Alexander the Great fell in love with this surprisingly sweet fruit in Asia, where he found them growing wild. When he returned to Europe from his military expeditions, he brought some with him.
The ancient Romans gave the apricot its name – from the Latin word for “precocious” – because the apricot is the first fruit of the season to ripen. The name stuck, and the apricot spread all over, from Europe, to America, and all the way to Australia.
The apricot is a fantastic fruit – loaded with beta carotene, iron, fiber, vitamin C, and several B vitamins. If you dry an apricot, its nutrients get more concentrated, making dried apricots a great snack.
Whether fresh or dried, eating apricots will help you fight the effects of aging, protect your eyesight, ward off cancer, and prevent heart disease.
4 ways apricots keep you healthy
If you get indigestion from eating tomato products – the prime source of lycopene – here’s great news for you. Apricots, especially dried ones, are another source of lycopene, the amazing carotenoid that can help prevent prostate, breast, and several other cancers. Though apricots aren’t nearly as good a source of lycopene – about 30 dried ones have the same amount as one tomato – munching on them throughout the day can boost your lycopene quicker than you think.

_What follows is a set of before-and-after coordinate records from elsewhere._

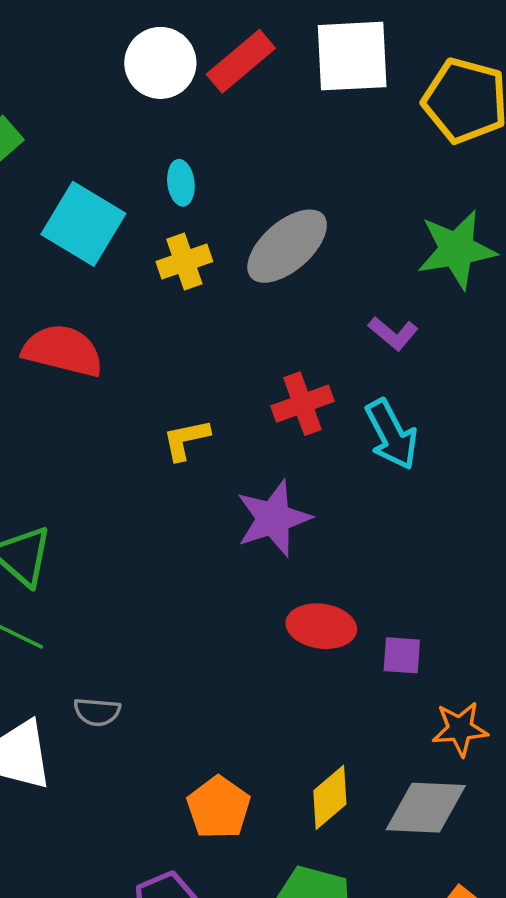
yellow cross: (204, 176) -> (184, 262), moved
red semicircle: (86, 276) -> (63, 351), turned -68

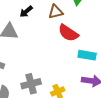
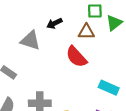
red semicircle: (68, 33) -> (76, 57), moved

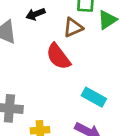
brown triangle: (86, 32) -> (73, 27), turned -30

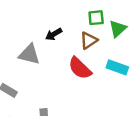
cyan rectangle: (94, 97) -> (117, 67), moved

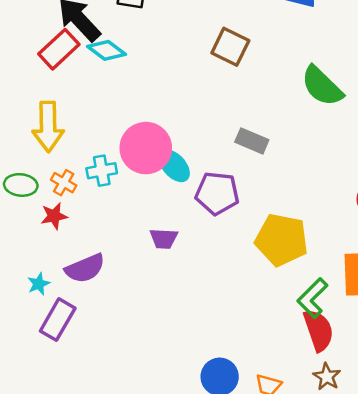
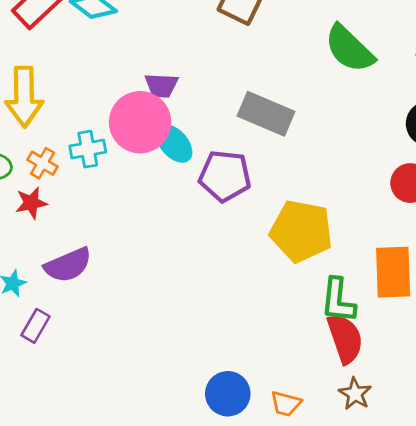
gray rectangle: (252, 141) -> (266, 114), size x1.4
purple trapezoid: (164, 239) -> (161, 85), moved
green L-shape: (313, 298) -> (338, 300), turned -39
purple rectangle: (58, 320) -> (35, 326), size x0.7

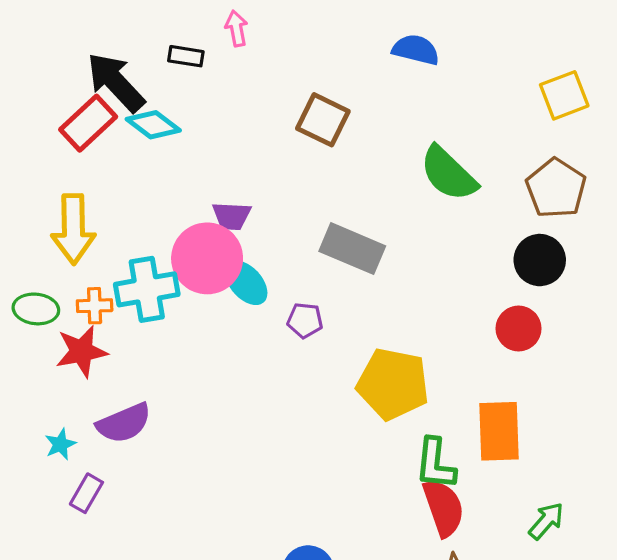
cyan cross: (88, 149) -> (147, 289), size x1.5
orange cross: (43, 163) -> (95, 306), turned -32
purple pentagon: (225, 176) -> (305, 320), size x0.6
red star: (31, 203) -> (82, 351), size x1.4

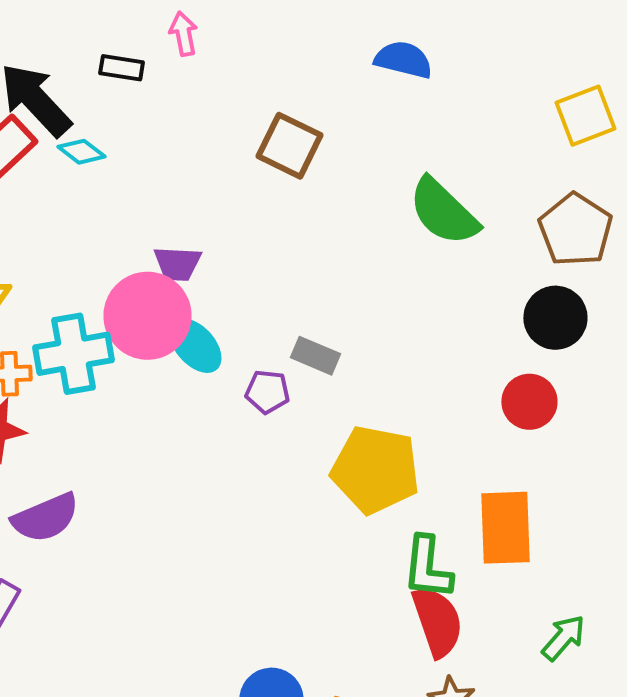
cyan diamond: (153, 125) -> (82, 152), size x0.7
gray rectangle: (352, 249) -> (315, 356), moved, size x0.6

Apricots are also a good source of the most famous carotenoid of them all – beta carotene. This powerful antioxidant reduces your risk of some types of stomach and intestinal cancers. To get these benefits, experts suggest getting at least 5 milligrams of beta carotene each day. That’s equal to about six fresh apricots.
Halts heart disease.
Eating dried apricots as a snack can punch up your levels of iron, potassium, beta carotene, magnesium, and copper. These important nutrients help control your blood pressure and prevent heart disease. Plus, as few as five dried apricots can give you up to 3 grams of fiber, which sweeps cholesterol out of your system before it has a chance to clog your arteries.
Chases away cataracts.
What you eat can affect your vision. Dr. Robert G. Cumming, the lead researcher for the Blue Mountains Eye Study, says, “Our study confirms the importance of vitamin A for cataract prevention.” Cumming adds, “Our overall conclusion is that a well-balanced diet is needed for eye health.”
Since apricots are a good source of beta carotene, which your body converts to vitamin A, and several other nutrients, they could be just what you’re looking for.